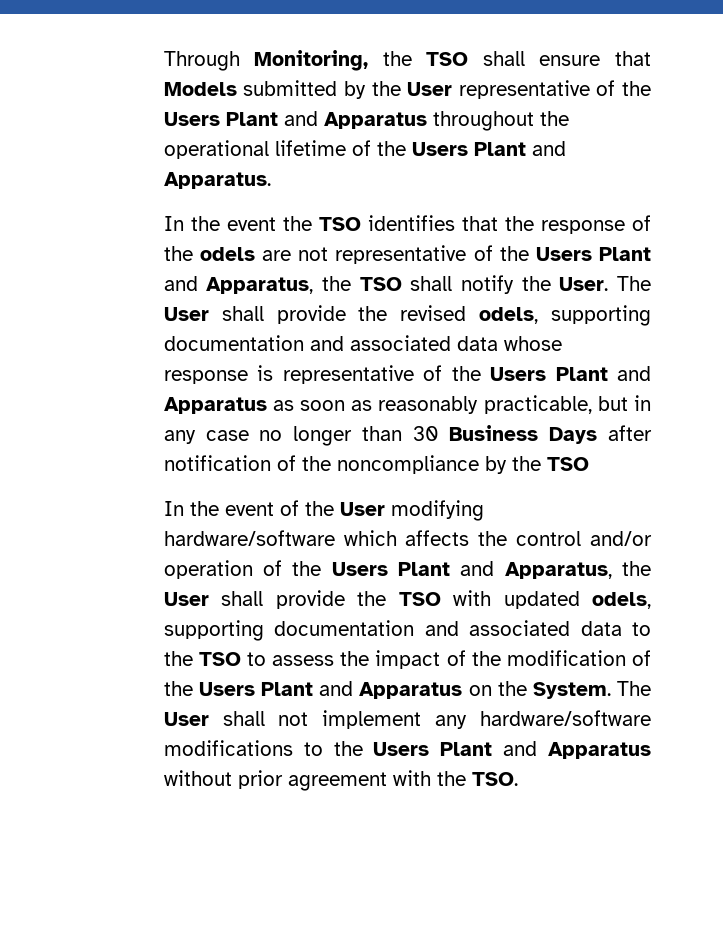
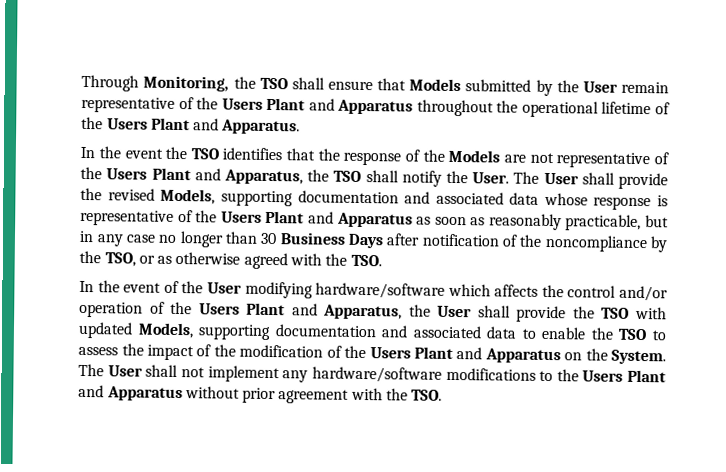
(453, 89) none -> [620,81,669,94] remain
[199,247,255,261] odels -> [448,149,501,163] Models
[479,307,539,324] odels, -> [160,188,216,205] Models,
[546,457,589,471] TSO -> [104,251,382,270] TSO, or as otherwise agreed with the TSO.
[592,592,651,609] odels, -> [137,322,194,339] Models,
(651, 629) none -> [541,326,587,340] enable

****

§ ABOUT THIS EXERCISE: Every entry should be written out word for word, except for its pictures.

§ WRITTEN ANSWER:
(453, 89) none -> [620,81,669,94] remain
[199,247,255,261] odels -> [448,149,501,163] Models
[479,307,539,324] odels, -> [160,188,216,205] Models,
[546,457,589,471] TSO -> [104,251,382,270] TSO, or as otherwise agreed with the TSO.
[592,592,651,609] odels, -> [137,322,194,339] Models,
(651, 629) none -> [541,326,587,340] enable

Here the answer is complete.